DIRECTIVES:
**1.** In the Consumption interview, at which school did Brittany Rafalak earn her Bachelor of Arts degree in Film?
**2.** Return, word for word, the passage of the Consumption interview from "Bailey Webber: Tell" to "time with family.".

PAGE TEXT:
»»
By Bailey Webber--An exciting, new film, called Consumption, is exploring the idea of food and how it affects our lives. The film takes place in a futurist society where food is outlawed, and humans survive on a supplement. The main character, Corinne, is faced with a life-defining choice: to blindly follow society’s norms or eat the forbidden food that she desires.

I had the privilege to interview the writer, producer, director and editor, Brittany Rafalak, to learn more about her film and the inspirations behind it!

Bailey Webber: Tell me a bit about yourself.

Brittany Rafalak: I grew up in Denver, CO and I started taking photos and making short films when I was a junior in high school. My family and friends were very supportive, so I decided to pursue a degree in film. I went to University of the Arts in Philadelphia and earned a Bachelor of Arts degree in Film. Now I'm a graduate student at The New School and this year I'll have a Master of Arts degree in Media Studies. Consumption is my thesis project. I live in Philly with my husband and dog and I love it here! I also love making films in Philly, as it is a very unique city. Aside from filmmaking, I'm interested in learning, art, animals (especially dogs), traveling, and spending time with family.
««
COLLECTED MATERIAL:
»»
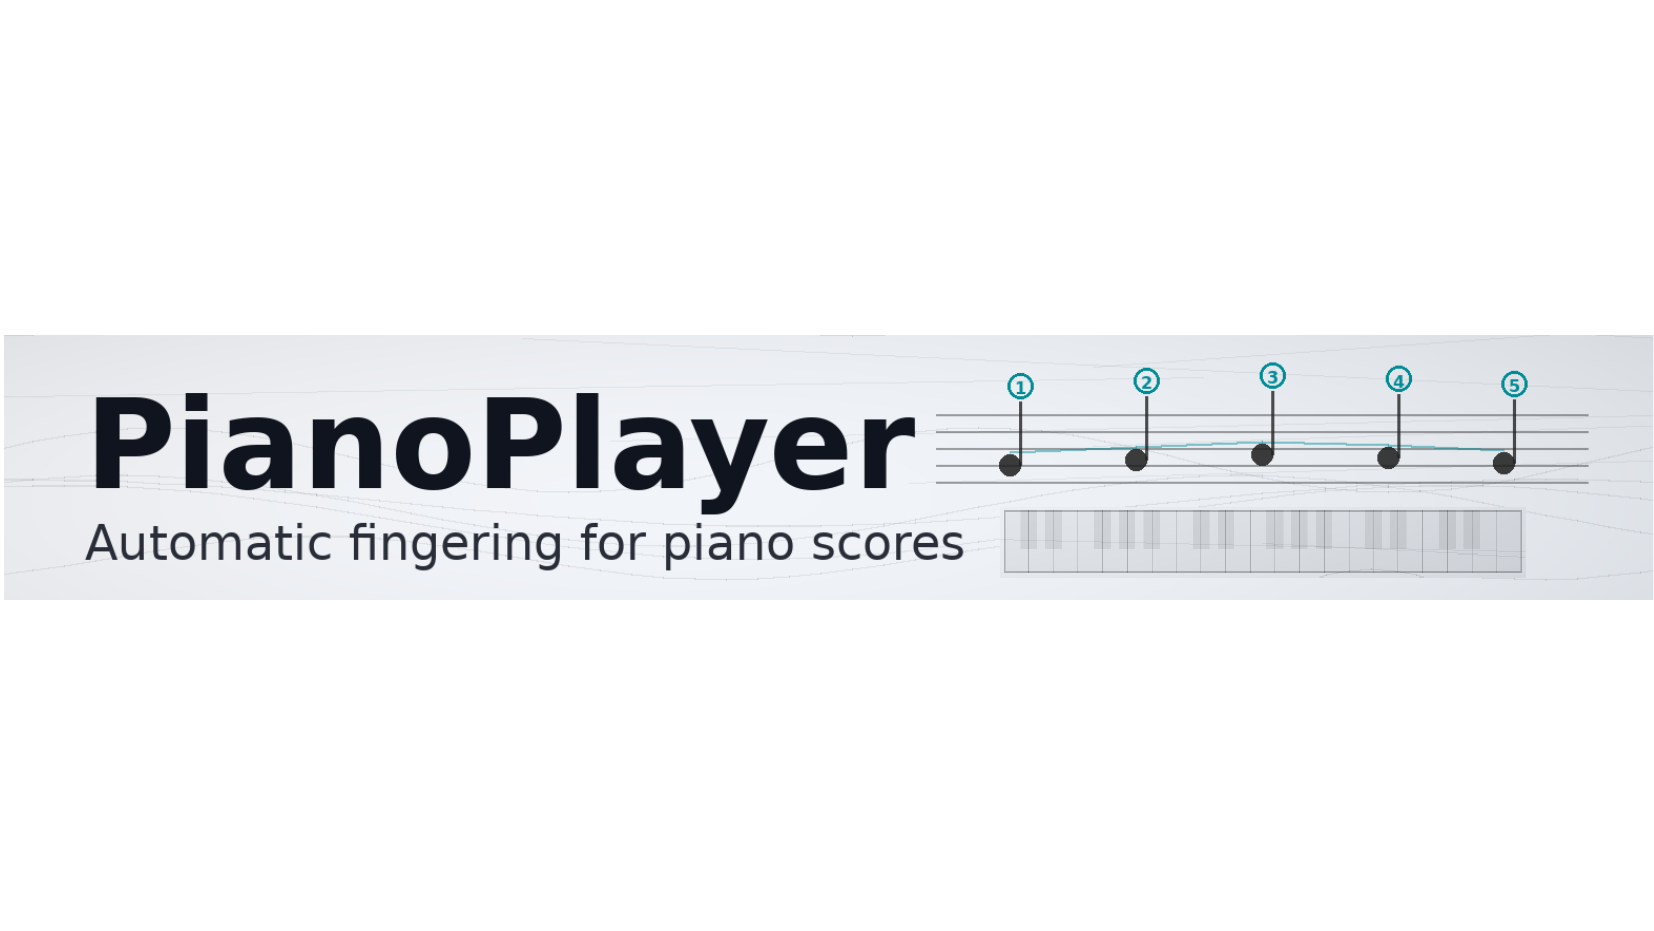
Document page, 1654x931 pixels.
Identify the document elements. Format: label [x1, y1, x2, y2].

picture [4, 335, 1654, 600]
««
RESPONSES PER TASK:
**1.** University of the Arts in Philadelphia.

**2.**
Bailey Webber: Tell me a bit about yourself.

Brittany Rafalak: I grew up in Denver, CO and I started taking photos and making short films when I was a junior in high school. My family and friends were very supportive, so I decided to pursue a degree in film. I went to University of the Arts in Philadelphia and earned a Bachelor of Arts degree in Film. Now I'm a graduate student at The New School and this year I'll have a Master of Arts degree in Media Studies. Consumption is my thesis project. I live in Philly with my husband and dog and I love it here! I also love making films in Philly, as it is a very unique city. Aside from filmmaking, I'm interested in learning, art, animals (especially dogs), traveling, and spending time with family.